Tin-palladium supported on alumina as a highly active and selective catalyst for hydrogenation of nitrate in actual groundwater polluted with nitrate

Abstract

We developed Sn_0.5Pd/Al₂O₃ showing high activity and high selectivity to gaseous products towards the hydrogenation of NO₃⁻ with H₂ in aqueous NO₃⁻ solutions via precise control of the Sn/Pd molar ratio. For the catalyst with the optimum Sn/Pd molar ratio, the surface concentration of adsorbed nitrogen on the Pd sites is thought to be high and that of the adsorbed hydrogen on the Pd sites is thought to be low. This is due to the abundant supply of NO₂⁻ for the Pd sites and the prompt consumption of adsorbed H on the Pd sites for reduction of the oxidized Sn sites formed by the reduction of NO₃⁻, respectively, leading to the high selectivity to gaseous products.
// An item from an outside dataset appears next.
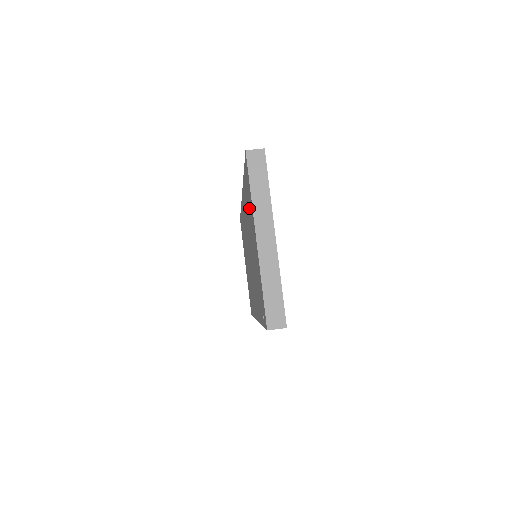
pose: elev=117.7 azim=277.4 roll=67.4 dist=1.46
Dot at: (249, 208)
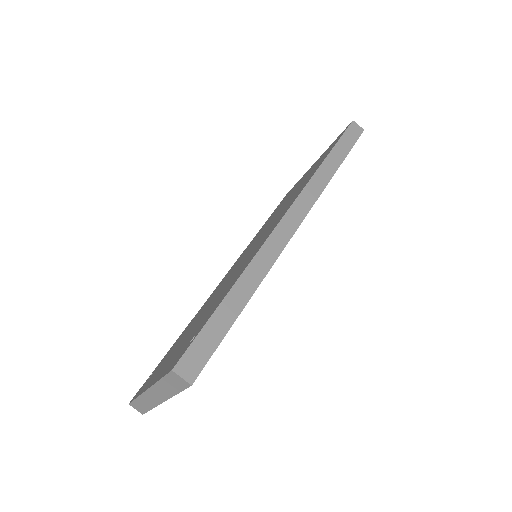
Dot at: (190, 336)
Although the catalytic performance of Sn_0.5Pd/Al₂O₃, like that of Cu_0.5Pd/Al₂O₃, was lower in groundwater, the decrease for Sn_0.5Pd/Al₂O₃ was less than that for Cu_0.5Pd/Al₂O₃. Nitrate in the groundwater polluted with 0.4 mmol dm⁻³ (250 cm³) of NO₃⁻ was completely reduced at 298 K in 24 h with a selectivity for gaseous products of around 90% in the presence of 10 mg of Sn_0.5Pd/Al₂O₃, whereas it took 60 h in the presence of Cu_0.5Pd/Al₂O₃, and the selectivity for gaseous products was around 75%. However, both catalysts showed comparable high activity and high selectivity in aqueous NO₃⁻ solutions. When reactions were performed in aqueous NO₃⁻ solutions containing other anions (Cl⁻, SO₄²⁻, and SiO_xⁿ⁻) present in the groundwater, Cl⁻ had the largest negative impact but it had a smaller impact in the presence of Sn_0.5Pd/Al₂O₃ than it did in the presence of Cu_0.5Pd/Al₂O₃. On the basis of adsorption isotherms for Cl⁻ and kinetics analysis of the hydrogenation of NO₃⁻, it was concluded that Sn_0.5Pd/Al₂O₃ had less affinity for Cl⁻ and a strong affinity for NO₃⁻ on the Sn sites, leading to its superior catalytic performance in groundwater.